September 06, 2018 - 13:30 ( Brasília )

Brazil, China celebrate 30-year-old satellite cooperation

In 2019, a new satellite will monitor deforestation and disasters

This Wednesday (Aug. 29), at the Chinese Embassy in Brasília, Chinese government officials met with Brazilian aerospace authorities to celebrate the 30th anniversary of satellite cooperation between the two countries. The partnership is known as the China–Brazil Earth Resources Satellite program (CBERS), and has enabled the production of five satellites. The sixth remote sensing equipment, CBERS-4A, is expected to be launched next year in Taiyuan, China.


Spearheaded by the Brazilian Space Agent (AEB) and by the China National Space Administration (CNSA), the initiative saw the development of a full-fledged remote sensing system, both on Earth and in space, for the supply of free footage to both countries and 20 other nations in South America, Southern Africa, and Southeast Asia.



AEB President José Raimundo Braga Coelho underlined the pioneering high-technology plans implemented jointly by the two emerging countries.


“All the efforts to expand the knowledge in strategic areas—like space—are valid.

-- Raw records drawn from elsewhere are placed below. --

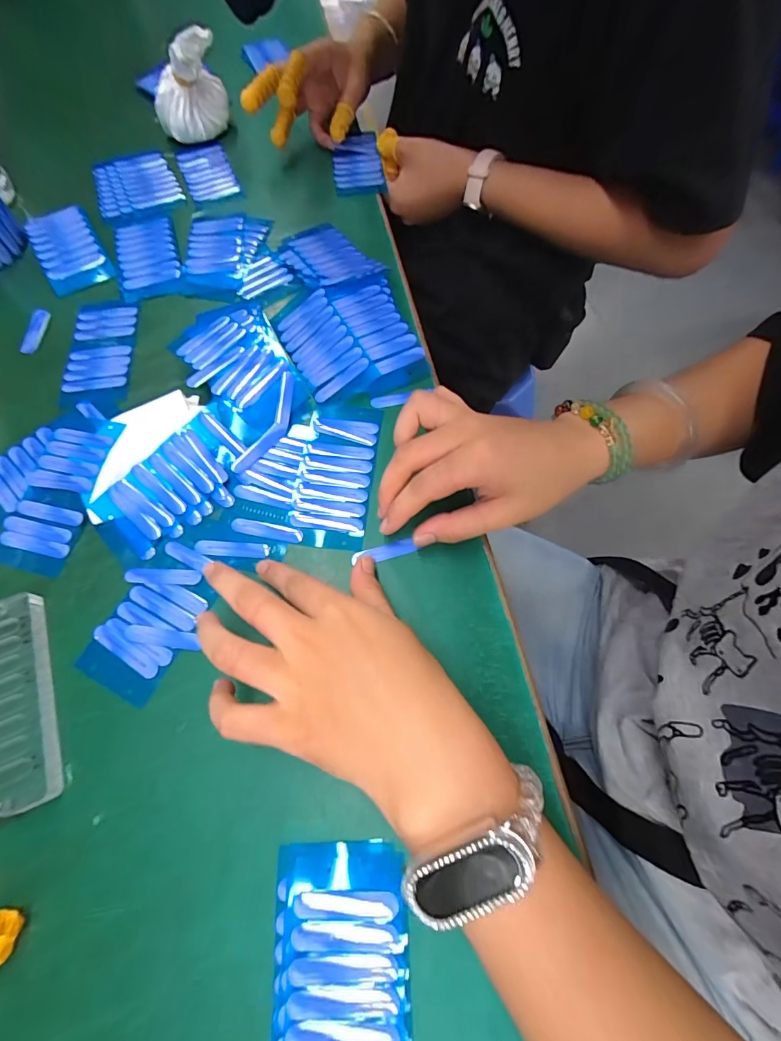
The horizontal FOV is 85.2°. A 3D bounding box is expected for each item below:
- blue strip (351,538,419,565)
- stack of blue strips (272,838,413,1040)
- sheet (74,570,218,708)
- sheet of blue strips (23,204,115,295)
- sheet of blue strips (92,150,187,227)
[{"bbox_3d":[-0.004,0.021,0.288,0.043,0.004,0.011,-11,67,-1],"label":"blue strip"},{"bbox_3d":[-0.023,0.227,0.195,0.065,0.008,0.127,-2,67,1],"label":"stack of blue strips"},{"bbox_3d":[-0.153,0.068,0.269,0.062,0.004,0.080,14,68,8],"label":"sheet"},{"bbox_3d":[-0.305,-0.257,0.403,0.056,0.022,0.089,-28,69,-10],"label":"sheet of blue strips"},{"bbox_3d":[-0.276,-0.361,0.459,0.085,0.007,0.108,-27,68,-9],"label":"sheet of blue strips"}]

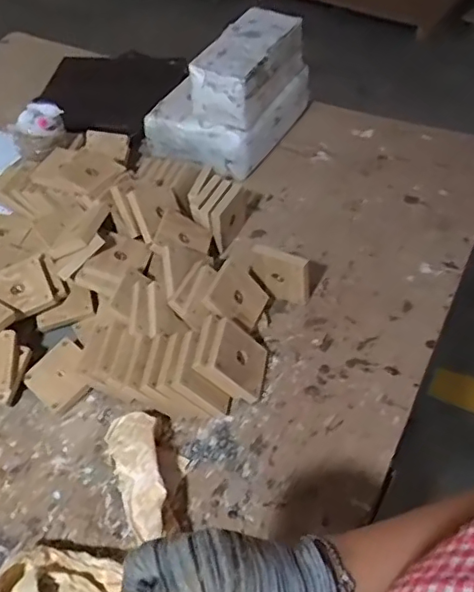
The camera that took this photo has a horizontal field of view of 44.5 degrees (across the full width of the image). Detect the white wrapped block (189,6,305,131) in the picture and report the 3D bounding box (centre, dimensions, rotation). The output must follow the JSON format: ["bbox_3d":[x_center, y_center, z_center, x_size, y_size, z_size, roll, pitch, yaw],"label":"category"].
[{"bbox_3d":[0.022,-0.417,1.061,0.112,0.111,0.235,23,53,22],"label":"white wrapped block"}]

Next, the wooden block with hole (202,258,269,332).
[{"bbox_3d":[0.002,0.002,0.801,0.083,0.012,0.088,45,45,-15],"label":"wooden block with hole"}]

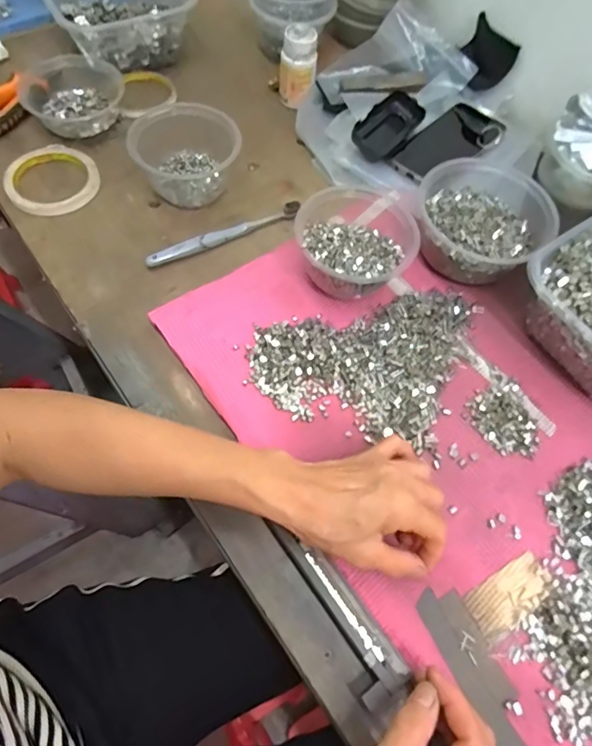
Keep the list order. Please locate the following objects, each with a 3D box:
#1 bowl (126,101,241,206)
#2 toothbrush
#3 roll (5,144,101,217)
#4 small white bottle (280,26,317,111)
[{"bbox_3d":[-0.122,-0.247,0.537,0.116,0.063,0.107,2,64,-4],"label":"bowl"},{"bbox_3d":[-0.076,-0.151,0.519,0.178,0.015,0.015,-26,68,-13],"label":"toothbrush"},{"bbox_3d":[-0.273,-0.218,0.542,0.096,0.019,0.096,1,64,-2],"label":"roll"},{"bbox_3d":[0.002,-0.384,0.603,0.041,0.075,0.038,40,68,14],"label":"small white bottle"}]

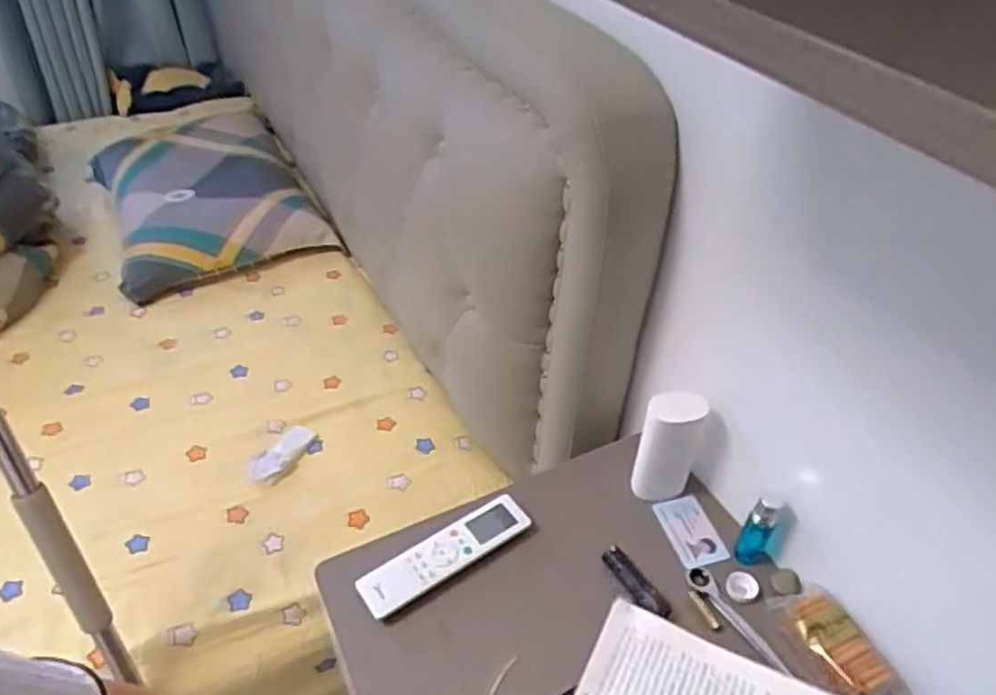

We had the need to develop Earth observation satellites. And we received this incredible invitation from the Chinese to join a collective effort,” he said.



“We selected an object of mutual interest and developed [the CBERS program] together,” Raimundo recounted.


Chinese Ambassador to Brazil Li Jinzhang described the 30 years of China–Brazil space cooperation as “a role model for cooperation.” “Joint development for technological innovation brings mutual benefits,” he added. CBERS deepens the ties between the two nations, he went on to say.


O embaixador da China no Brasil, Li Jinzhang, participa da comemoração do 30º Aniversário da Cooperação CBERS, na Embaixada da China, em Brasília.


Chinese Ambassador to Brazil Li Jinzhang described the 30 years of China–Brazil space cooperation as “a role model for cooperation.” - TV Brasil





The sixth satellite is in its testing stage, and is being developed in cooperation with Brazil’s National Space Research Institute (Inpe) and the China Academy of Space Technology (Cast). CBERS-4A will ensure the continued supply of footage for monitoring the environment by keeping track of deforestation and natural disasters, the growth of agriculture and urban centers, among other uses.



CBERS-1 (1999), CBERS-2 (2003), and CBERS-2B (2007) were successfully launched. CBERS-3 malfunctioned during its launch in December, 2013. CBERS-4 was launched in December, 2014, and is still operational.





A hallmark in the program is the distribution of satellite-generated footage on for both environmental and agricultural purposes, also benefiting the academic community. Thus far, over 20 thousand Brazilian institutions have received images free of charge.


The China–Brazil cooperation is just a part of China’s ambitious space program. In the next 20 years, China plans to send a man to the Moon and a probe to Mars. This probe is expected to return with a soil sample for analysis.